By JOHN McCALLUM
Editor
“What is government if words don't have meaning?” – Jared Loughner, Dec. 15, 2010.
It's an ironic statement coming from the 22-year-old troubled man who killed six and wounded 14, including Arizona Congresswoman Gabby Giffords, outside a Tucson Safeway about two weeks ago. It's ironic because Loughner's actions have created debate over just that – the meaning of words and potential consequences if used without consideration towards how some might take them.
Understand here that the word “troubled” doesn't go nearly as far as needed in describing Loughner's mental state, of which we are only beginning to learn and may never fully know. We may never know what triggered an individual stuck in what friends called a “nihilistic rut” to graduate from posting murky, rambling screeds about government mind-control conspiracies on YouTube to taking up arms and assassinating innocent people.
But it's clear Loughner was focused on words and their meaning. We shouldn't dismiss that so lightly, nor should we dismiss out of hand our own involvement in using words as well as images.
In the same YouTube video piece Loughner remarked that, “If you call me a terrorist then the argument to call me a terrorist is ad hominem.” The adjective ad hominem means “1. Appealing to feelings or prejudices rather than intellect, and 2. Marked by or being an attack on an opponent's character rather than by an answer to the contentions made.”
Loughner's argument that calling him a terrorist based simply on our feelings or prejudice's towards him or his beliefs is the product of a delusional mind – it doesn't account for the terrorist modus operandi towards violence against those who they may disagree with as resolution to the issue.

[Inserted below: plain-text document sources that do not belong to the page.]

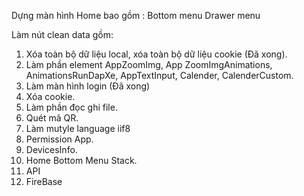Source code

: Dựng màn hình Home bao gồm :
Bottom menu 
Drawer menu

Làm nút clean data gồm: 
1. Xóa toàn bộ dữ liệu local, xóa toàn bộ dữ liệu cookie (Đã xong).
2. Làm phần element AppZoomImg, App ZoomImgAnimations, AnimationsRunDapXe, AppTextInput, Calender, CalenderCustom.
3. Làm màn hình login (Đã xong)
4. Xóa cookie.
5. Làm phần đọc ghi file.
6. Quét mã QR.
7. Làm mutyle language iif8
8. Permission App.
9. DevicesInfo.
10. Home Bottom Menu Stack.
11. API
12. FireBase

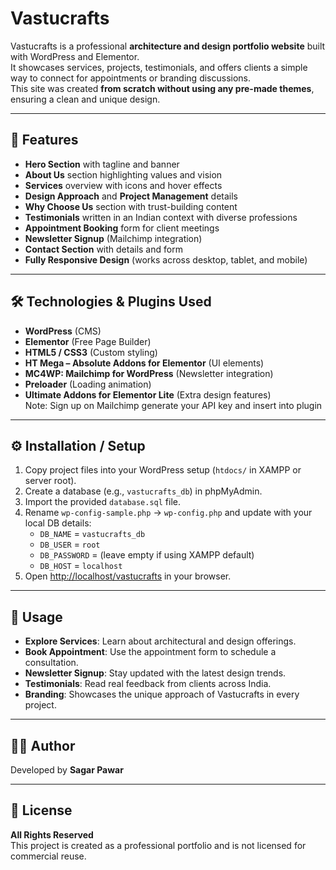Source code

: # Vastucrafts

Vastucrafts is a professional **architecture and design portfolio website** built with WordPress and Elementor.  
It showcases services, projects, testimonials, and offers clients a simple way to connect for appointments or branding discussions.  
This site was created **from scratch without using any pre-made themes**, ensuring a clean and unique design.

---

## 🚀 Features

- **Hero Section** with tagline and banner  
- **About Us** section highlighting values and vision  
- **Services** overview with icons and hover effects  
- **Design Approach** and **Project Management** details  
- **Why Choose Us** section with trust-building content  
- **Testimonials** written in an Indian context with diverse professions  
- **Appointment Booking** form for client meetings  
- **Newsletter Signup** (Mailchimp integration)  
- **Contact Section** with details and form  
- **Fully Responsive Design** (works across desktop, tablet, and mobile)  

---

## 🛠️ Technologies & Plugins Used

- **WordPress** (CMS)  
- **Elementor** (Free Page Builder)  
- **HTML5 / CSS3** (Custom styling)  
- **HT Mega – Absolute Addons for Elementor** (UI elements)  
- **MC4WP: Mailchimp for WordPress** (Newsletter integration)  
- **Preloader** (Loading animation)  
- **Ultimate Addons for Elementor Lite** (Extra design features)  
Note: Sign up on Mailchimp generate your API key and insert into plugin  
---

## ⚙️ Installation / Setup

1. Copy project files into your WordPress setup (`htdocs/` in XAMPP or server root).  
2. Create a database (e.g., `vastucrafts_db`) in phpMyAdmin.  
3. Import the provided `database.sql` file.  
4. Rename `wp-config-sample.php` → `wp-config.php` and update with your local DB details:
   - `DB_NAME` = `vastucrafts_db`  
   - `DB_USER` = `root`  
   - `DB_PASSWORD` = (leave empty if using XAMPP default)  
   - `DB_HOST` = `localhost`  
5. Open [http://localhost/vastucrafts](http://localhost/vastucrafts) in your browser.  

---

## 📌 Usage

- **Explore Services**: Learn about architectural and design offerings.  
- **Book Appointment**: Use the appointment form to schedule a consultation.  
- **Newsletter Signup**: Stay updated with the latest design trends.  
- **Testimonials**: Read real feedback from clients across India.  
- **Branding**: Showcases the unique approach of Vastucrafts in every project.  

---

## 👨‍💻 Author

Developed by **Sagar Pawar**  

---

## 📜 License

**All Rights Reserved**  
This project is created as a professional portfolio and is not licensed for commercial reuse.  
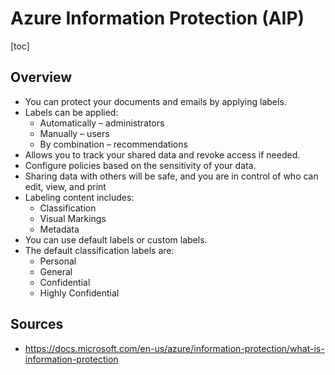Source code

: # Azure Information Protection (AIP)

[toc]

## Overview

- You can protect your documents and emails by applying labels.
- Labels can be applied:
  - Automatically – administrators
  - Manually – users
  - By combination – recommendations
- Allows you to track your shared data and revoke access if needed.
- Configure policies based on the sensitivity of your data.
- Sharing data with others will be safe, and you are in control of who can edit, view, and print
- Labeling content includes:
  - Classification
  - Visual Markings
  - Metadata
- You can use default labels or custom labels.
- The default classification labels are:
  - Personal
  - General
  - Confidential
  - Highly Confidential



## Sources

- https://docs.microsoft.com/en-us/azure/information-protection/what-is-information-protection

Indeed, the more Loughner eschewed reality for a controlled dream state, called “lucid dreaming,” it's becoming obvious he no longer understood the differences between the two.
We shouldn't fall into a similar fate when it comes to the discussion about the role of words in our society, particularly when it comes to debates about how we effectively order our affairs, which is the role of government. Making emotional attacks on someone or some group's character rather than a learned intellectual response to positions is the modus operandi in today's society, regardless of the issue.
There are no better witnesses to this than we media types. Can you think of letters to the editor where someone takes issue with an article, editorial or opinion piece but instead of using facts in opposition engages in emotional speculation regarding the author or authors' character and/or imagined motives behind the piece?
I can, several recent ones in fact.
Sarah Palin is right in that this type of language in our discourse has been going on for a long time. The 2010 political season pales in comparison to the vulgar, inflammatory accusations made during the 1828 presidential campaign between John Quincy Adams and Andrew Jackson.
But Palin's comments carry the unspoken implication that, in other words, that's just the way the game is played and it won't change.
But why can't it change? Why should we accept this?
The conversation about Tucson and the state of our political discourse must take place. It goes beyond cartoon crosshairs on a website, beyond Sharon Angel's comment of resorting to “Second Amendment remedies” to fix undesired political outcomes and beyond tea partiers holding signs portraying President Barack Obama as Adolf Hitler.
In the end it's about how we treat each other, and it boils down to this – we are a fearful people. We are afraid of change; afraid of unacknowledged ignorance and afraid that by admitting someone else might have a good idea we are weak.
It's not a liberal or conservative issue. Fixing it will take a combined effort. Like making stew, making our American society work will take the sum total of all ingredients.
Words do mean something. We need to take responsibility for our words and hold others accountable for theirs.
It's something the founders of this country understood and would want us to do too.